The tiny community feels purposeful in a peaceful way within ideal surroundings; waves crunch onto the beach, frigates call from above and coconuts and limes plop onto the compacted sand. Hidden beside the main base are mountains of, not bullion, but confiscated fishing gear. Piles of snap connectors, plastic buoys, hooks, miles of line and heavy rope lay in neat, abandoned heaps. Even buoys with high-tech radio signalling equipment are scattered amid the debris.
After a brief escort around the functioning part of the island we are pointed in the direction of a swimming hole, about an hour’s walk away. With sweat coursing through our salty skin and wobbly sea legs trying to balance on tilting terra firma, we trek through the verdant jungle. Deer and boar apparently roam the island, too shy to reveal themselves. A dinosaur has yet to be sighted! Mosquitoes are not a problem, there are too few bodies for feasting.

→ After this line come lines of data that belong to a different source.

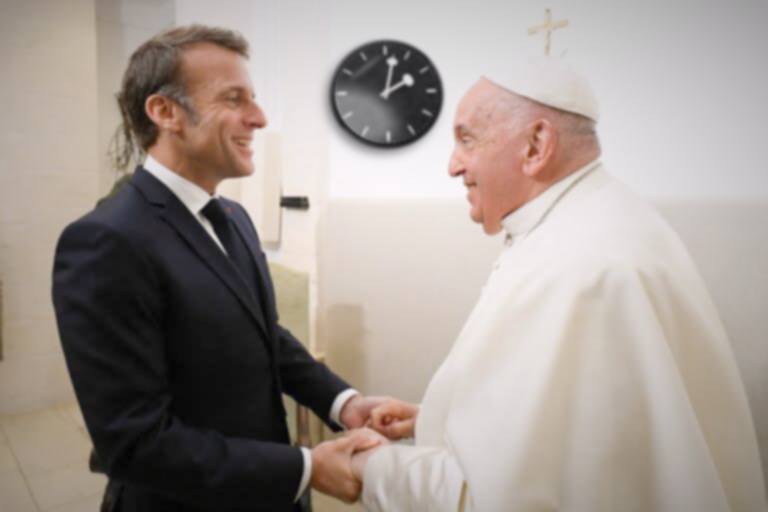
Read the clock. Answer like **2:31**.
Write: **2:02**
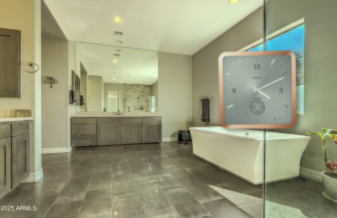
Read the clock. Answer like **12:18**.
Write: **4:11**
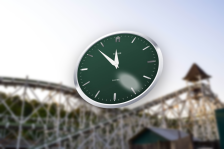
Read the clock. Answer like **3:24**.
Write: **11:53**
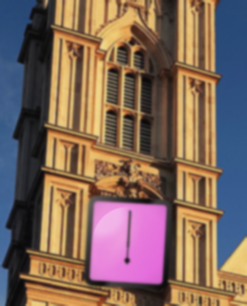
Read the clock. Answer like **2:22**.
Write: **6:00**
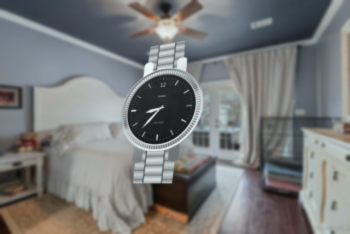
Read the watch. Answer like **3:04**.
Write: **8:37**
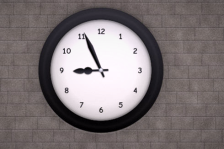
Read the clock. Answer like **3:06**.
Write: **8:56**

Our hike took us over an extraordinary home-made bridge, fashioned from confiscated fishing gear. Gingerly stepping on the swaying structure, the bridge jingles, bobs and emits a little groan. It is a unique and oddly fitting structure, linking two pretty paths. After the bridge we climbed for what felt like a fortnight until we came across a dam of fresh water and gratefully peeled off our constraints. The cool water almost set our hot bodies hissing steam as we dipped into salubrious relief.
On return to the base, treasure-less, the diesel situation had not moved on. Radio calls finally revealed that a letter should be composed from us to the Rangers, seeking permission for fuel. Within ten minutes we were armed with appropriate prose. Still we waited. Finally as it started to rain we were granted permission to purchase the fuel from the tourist boat. With two 20-litre jerry cans Noel stoically rowed back and forth five times; the rain cooling and the relief of replenishment calming.
Although the clouds persistently hang around the peaks, it actually didn’t rain much where we were moored. Happy to be there, our three days encompassed repairs, rest, exploration and re-fuelling. As we departed from the secret island that we would never see again, we peeked around the corner to the other anchoring location, Chatham Bay. There sat another sailboat, we had no idea they were there and would have enjoyed kindred spirit company. But it was time to go; hurricane season was almost upon us. With renewed enthusiasm we set our course for Ecuador and further traversing of the Intertropical Convergence Zone. As we approached the ITCZ, it greeted us with a bewildering array of layered greys, cracking winds and streaking lightning.
*The Intertropical Convergence Zone, ITCZ for short is also known to sailors as the doldrums.
From about 5° north and 5° south (depending on land temperature) the northeast trade winds and southeast trade winds converge in a low pressure system, this is the ITCZ. In this region, solar heating forces the air to rise (convection), causing plenty of rain and lack of horizontal movement of air (wind). Thunderstorms are prevalent in this area, they are normally short-lived, but plentiful.